BEGIN SOURCE MATERIAL
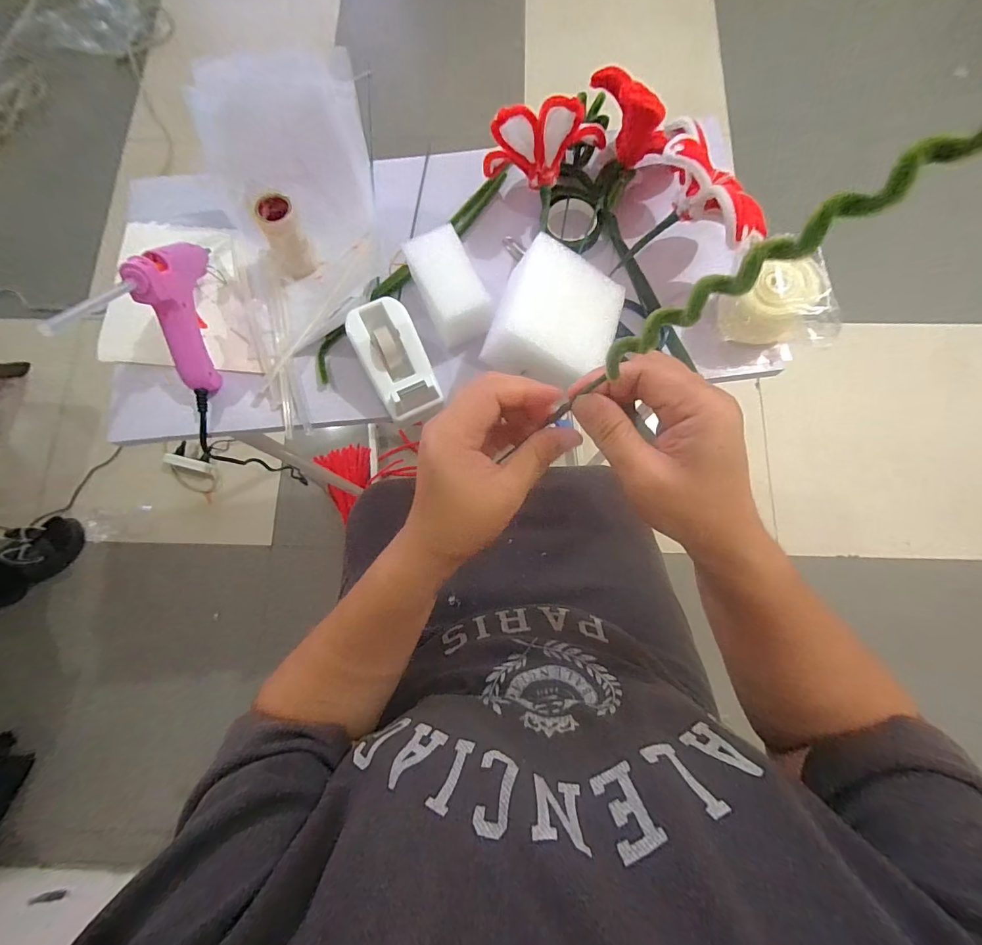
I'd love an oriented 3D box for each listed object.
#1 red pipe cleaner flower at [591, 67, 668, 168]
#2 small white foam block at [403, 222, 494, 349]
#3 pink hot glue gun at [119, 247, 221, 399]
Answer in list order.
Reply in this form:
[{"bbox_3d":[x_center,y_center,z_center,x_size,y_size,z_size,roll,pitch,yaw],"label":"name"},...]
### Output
[{"bbox_3d":[0.117,-0.311,0.371,0.021,0.049,0.085,-33,79,-6],"label":"red pipe cleaner flower"},{"bbox_3d":[-0.035,-0.159,0.378,0.052,0.046,0.097,-24,78,-4],"label":"small white foam block"},{"bbox_3d":[-0.260,-0.143,0.350,0.025,0.095,0.127,-8,78,0],"label":"pink hot glue gun"}]

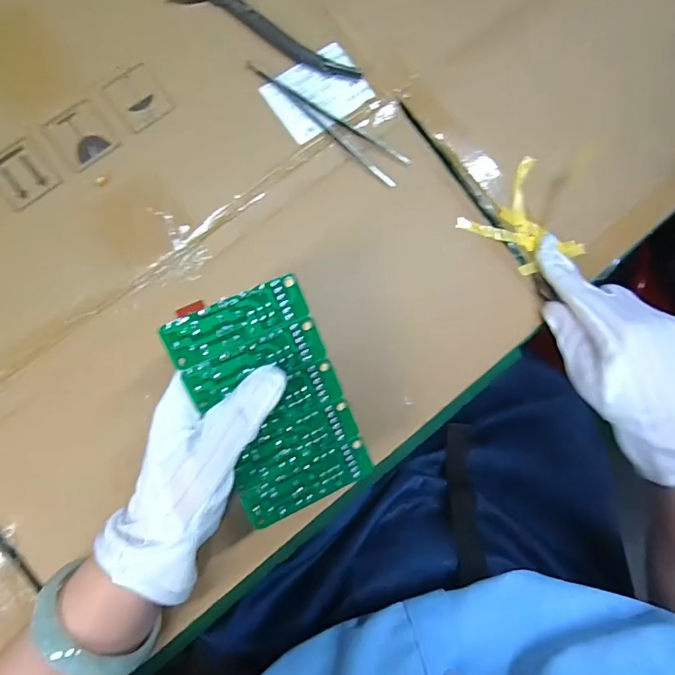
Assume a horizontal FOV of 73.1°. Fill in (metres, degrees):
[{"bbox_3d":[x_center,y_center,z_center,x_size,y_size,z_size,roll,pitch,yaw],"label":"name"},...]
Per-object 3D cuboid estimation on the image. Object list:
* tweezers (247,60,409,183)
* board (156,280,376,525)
[{"bbox_3d":[-0.004,-0.162,0.332,0.133,0.005,0.025,39,83,-2],"label":"tweezers"},{"bbox_3d":[-0.035,0.037,0.257,0.076,0.004,0.128,-25,102,-11],"label":"board"}]

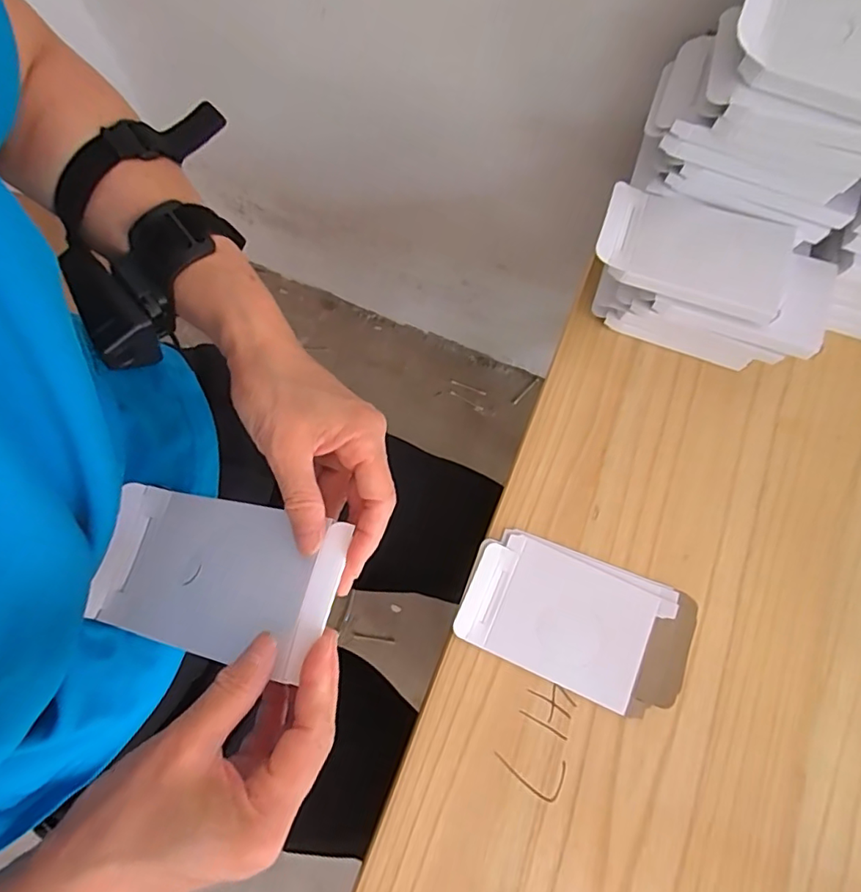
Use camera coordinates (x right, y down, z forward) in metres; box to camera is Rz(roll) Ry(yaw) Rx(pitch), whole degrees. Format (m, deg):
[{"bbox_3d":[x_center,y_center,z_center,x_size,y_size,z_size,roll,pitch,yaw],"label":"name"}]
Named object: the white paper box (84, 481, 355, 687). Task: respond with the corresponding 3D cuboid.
[{"bbox_3d":[-0.127,0.073,0.312,0.159,0.012,0.084,6,73,24],"label":"white paper box"}]

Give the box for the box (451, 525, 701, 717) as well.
[{"bbox_3d":[0.120,0.144,0.455,0.182,0.010,0.106,21,75,6],"label":"box"}]

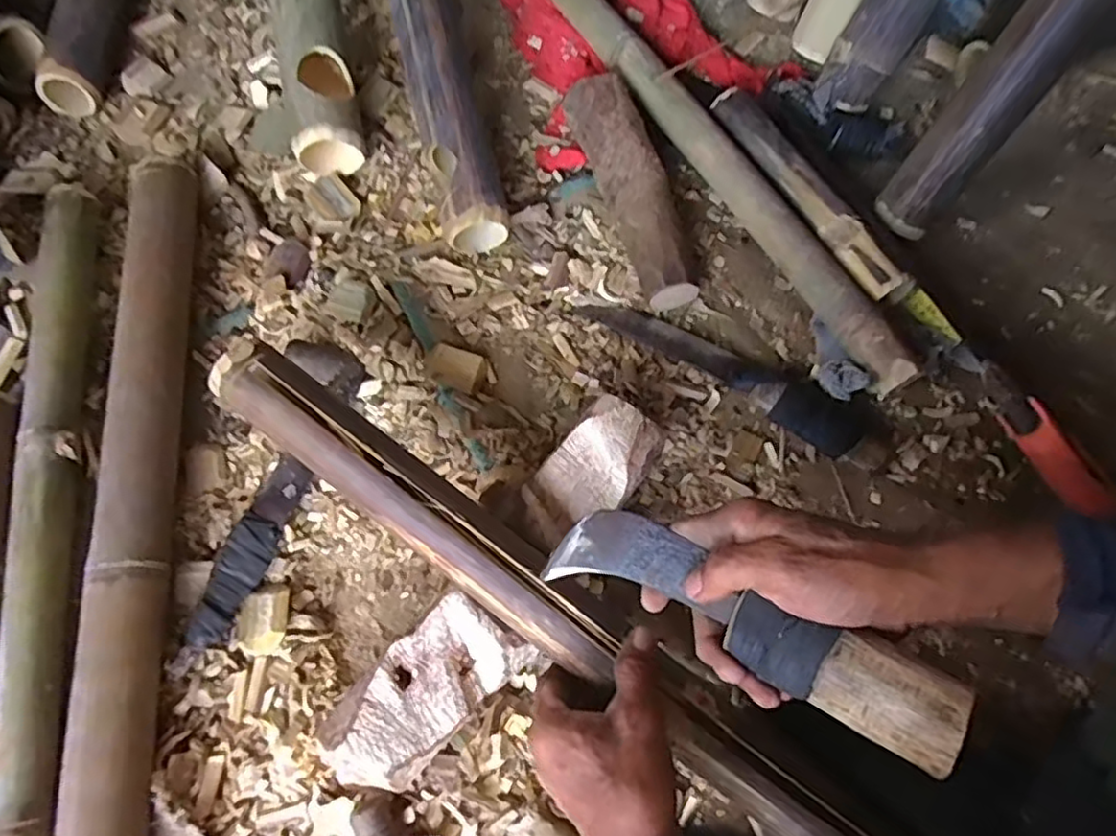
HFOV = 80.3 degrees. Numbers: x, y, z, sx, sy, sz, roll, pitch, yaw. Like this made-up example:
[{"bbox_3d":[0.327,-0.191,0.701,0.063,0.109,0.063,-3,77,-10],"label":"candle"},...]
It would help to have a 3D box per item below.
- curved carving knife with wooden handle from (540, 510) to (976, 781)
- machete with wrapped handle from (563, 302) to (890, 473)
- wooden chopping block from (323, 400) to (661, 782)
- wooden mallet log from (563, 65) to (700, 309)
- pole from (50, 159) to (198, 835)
[{"bbox_3d":[0.094,0.108,0.369,0.236,0.030,0.049,22,66,38],"label":"curved carving knife with wooden handle"},{"bbox_3d":[0.159,-0.045,0.607,0.296,0.029,0.044,32,71,10],"label":"machete with wrapped handle"},{"bbox_3d":[-0.035,0.128,0.507,0.085,0.063,0.333,36,71,12],"label":"wooden chopping block"},{"bbox_3d":[0.082,-0.227,0.655,0.073,0.070,0.249,-18,70,-9],"label":"wooden mallet log"},{"bbox_3d":[-0.325,0.063,0.517,0.052,0.067,0.657,-7,69,-5],"label":"pole"}]

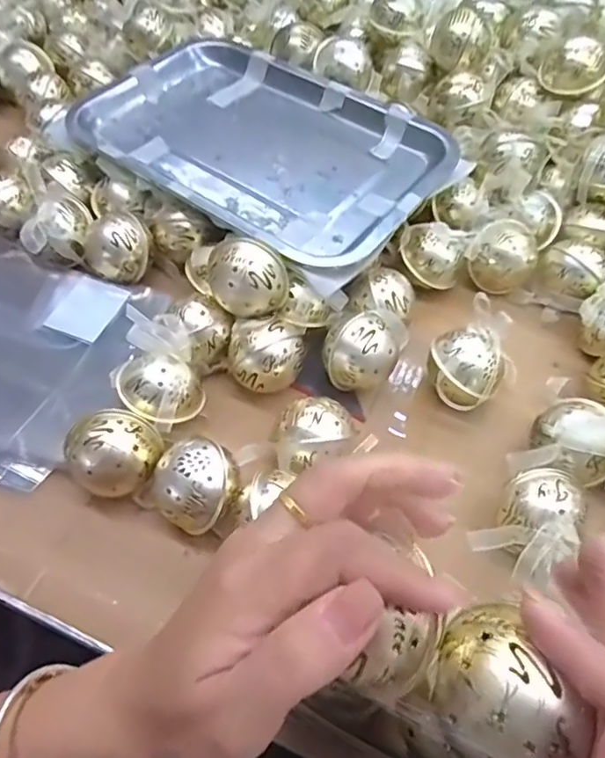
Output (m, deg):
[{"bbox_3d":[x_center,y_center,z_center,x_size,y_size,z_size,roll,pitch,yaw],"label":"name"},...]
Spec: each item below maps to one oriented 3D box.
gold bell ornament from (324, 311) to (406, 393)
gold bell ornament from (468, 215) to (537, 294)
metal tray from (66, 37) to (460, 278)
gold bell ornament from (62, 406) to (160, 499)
[{"bbox_3d":[0.045,-0.018,0.419,0.053,0.060,0.058,16,56,7],"label":"gold bell ornament"},{"bbox_3d":[0.173,-0.106,0.486,0.050,0.049,0.044,23,57,12],"label":"gold bell ornament"},{"bbox_3d":[-0.036,-0.203,0.500,0.302,0.035,0.203,32,60,17],"label":"metal tray"},{"bbox_3d":[-0.119,0.050,0.364,0.052,0.053,0.044,-34,64,-23],"label":"gold bell ornament"}]

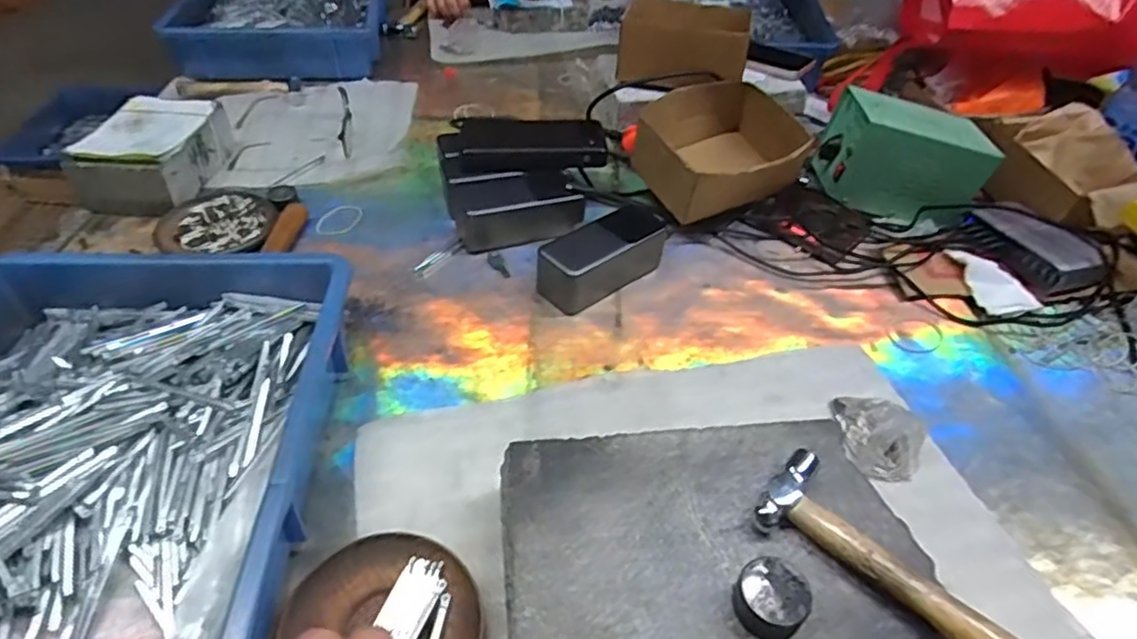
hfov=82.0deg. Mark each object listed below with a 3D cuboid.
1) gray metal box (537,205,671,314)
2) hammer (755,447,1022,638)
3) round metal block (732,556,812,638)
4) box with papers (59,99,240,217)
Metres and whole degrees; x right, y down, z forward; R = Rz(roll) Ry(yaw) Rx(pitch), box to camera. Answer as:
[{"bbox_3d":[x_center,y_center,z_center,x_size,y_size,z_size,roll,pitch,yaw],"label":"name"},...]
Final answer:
[{"bbox_3d":[0.034,-0.059,0.626,0.128,0.055,0.056,-32,54,-30],"label":"gray metal box"},{"bbox_3d":[0.187,0.134,0.374,0.149,0.016,0.055,31,51,26],"label":"hammer"},{"bbox_3d":[0.110,0.151,0.355,0.036,0.021,0.037,1,45,-1],"label":"round metal block"},{"bbox_3d":[-0.453,-0.184,0.714,0.102,0.063,0.160,3,45,1],"label":"box with papers"}]

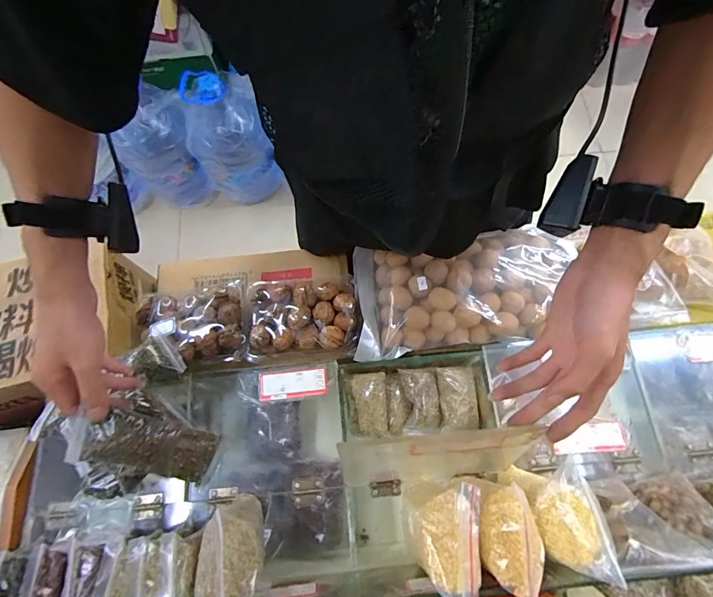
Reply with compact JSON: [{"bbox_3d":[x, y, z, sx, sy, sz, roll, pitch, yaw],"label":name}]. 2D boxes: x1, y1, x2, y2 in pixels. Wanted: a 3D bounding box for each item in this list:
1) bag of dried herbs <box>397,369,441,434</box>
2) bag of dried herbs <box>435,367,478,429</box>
[{"bbox_3d":[0.092,0.146,0.559,0.053,0.019,0.087,-3,71,1],"label":"bag of dried herbs"},{"bbox_3d":[0.147,0.143,0.562,0.055,0.025,0.084,-4,71,0],"label":"bag of dried herbs"}]

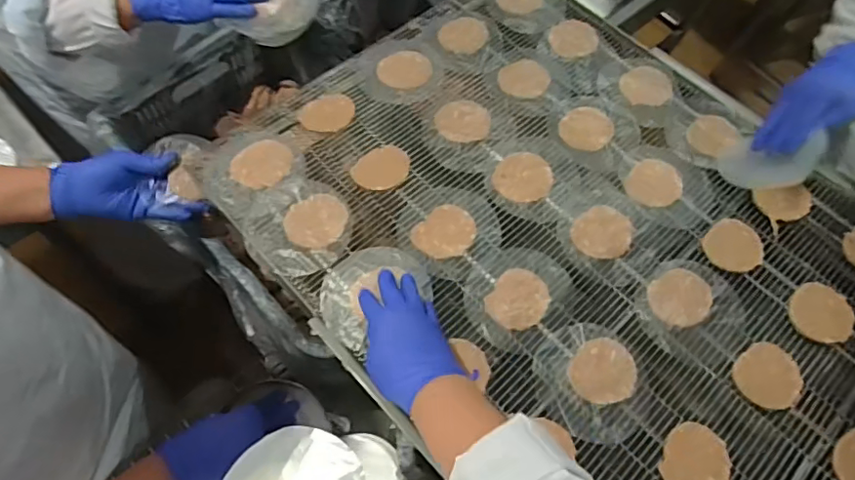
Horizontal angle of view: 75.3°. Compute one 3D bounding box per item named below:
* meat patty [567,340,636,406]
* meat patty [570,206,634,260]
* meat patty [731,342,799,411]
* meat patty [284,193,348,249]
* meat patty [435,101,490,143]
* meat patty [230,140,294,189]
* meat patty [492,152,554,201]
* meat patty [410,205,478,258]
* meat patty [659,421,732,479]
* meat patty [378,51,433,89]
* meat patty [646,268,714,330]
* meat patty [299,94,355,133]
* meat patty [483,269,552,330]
[{"bbox_3d":[0.184,0.137,0.577,0.063,0.006,0.071,41,66,17],"label":"meat patty"},{"bbox_3d":[0.207,-0.008,0.654,0.067,0.010,0.069,2,62,-3],"label":"meat patty"},{"bbox_3d":[0.360,0.144,0.583,0.064,0.007,0.069,2,62,-3],"label":"meat patty"},{"bbox_3d":[-0.128,-0.024,0.642,0.066,0.004,0.070,2,62,-3],"label":"meat patty"},{"bbox_3d":[0.047,-0.156,0.726,0.070,0.006,0.063,3,61,-3],"label":"meat patty"},{"bbox_3d":[-0.201,-0.093,0.675,0.067,0.005,0.071,2,62,-3],"label":"meat patty"},{"bbox_3d":[0.119,-0.077,0.686,0.069,0.009,0.072,2,62,-3],"label":"meat patty"},{"bbox_3d":[0.021,-0.009,0.645,0.062,0.009,0.069,42,67,17],"label":"meat patty"},{"bbox_3d":[0.262,0.215,0.538,0.061,0.009,0.067,2,62,-3],"label":"meat patty"},{"bbox_3d":[-0.031,-0.235,0.759,0.071,0.004,0.073,2,62,-3],"label":"meat patty"},{"bbox_3d":[0.285,0.064,0.622,0.074,0.006,0.064,-28,67,-18],"label":"meat patty"},{"bbox_3d":[-0.129,-0.167,0.722,0.063,0.008,0.071,24,63,9],"label":"meat patty"},{"bbox_3d":[0.102,0.065,0.610,0.062,0.008,0.072,28,63,11],"label":"meat patty"}]

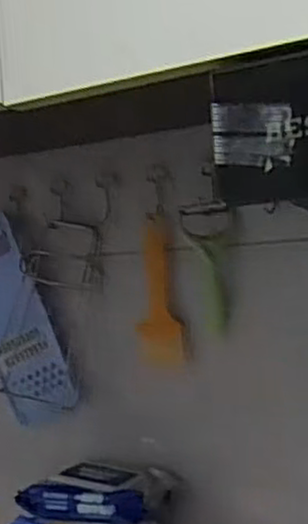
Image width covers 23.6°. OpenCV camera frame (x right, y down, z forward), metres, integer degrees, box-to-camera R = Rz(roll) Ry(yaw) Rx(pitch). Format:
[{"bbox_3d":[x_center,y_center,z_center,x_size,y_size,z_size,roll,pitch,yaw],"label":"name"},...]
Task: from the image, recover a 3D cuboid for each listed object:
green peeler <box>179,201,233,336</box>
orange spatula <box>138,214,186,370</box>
END SOURCE MATERIAL
→ **TASK BRIEF**: The entries above hold the needed span. Transcribe exactly the lines from the one with "Spec: each item" to the one with "metal tray from (66, 37) to (460, 278)", both included.

→ **RESPONSE TO THIS EXERCISE**:
Spec: each item below maps to one oriented 3D box.
gold bell ornament from (324, 311) to (406, 393)
gold bell ornament from (468, 215) to (537, 294)
metal tray from (66, 37) to (460, 278)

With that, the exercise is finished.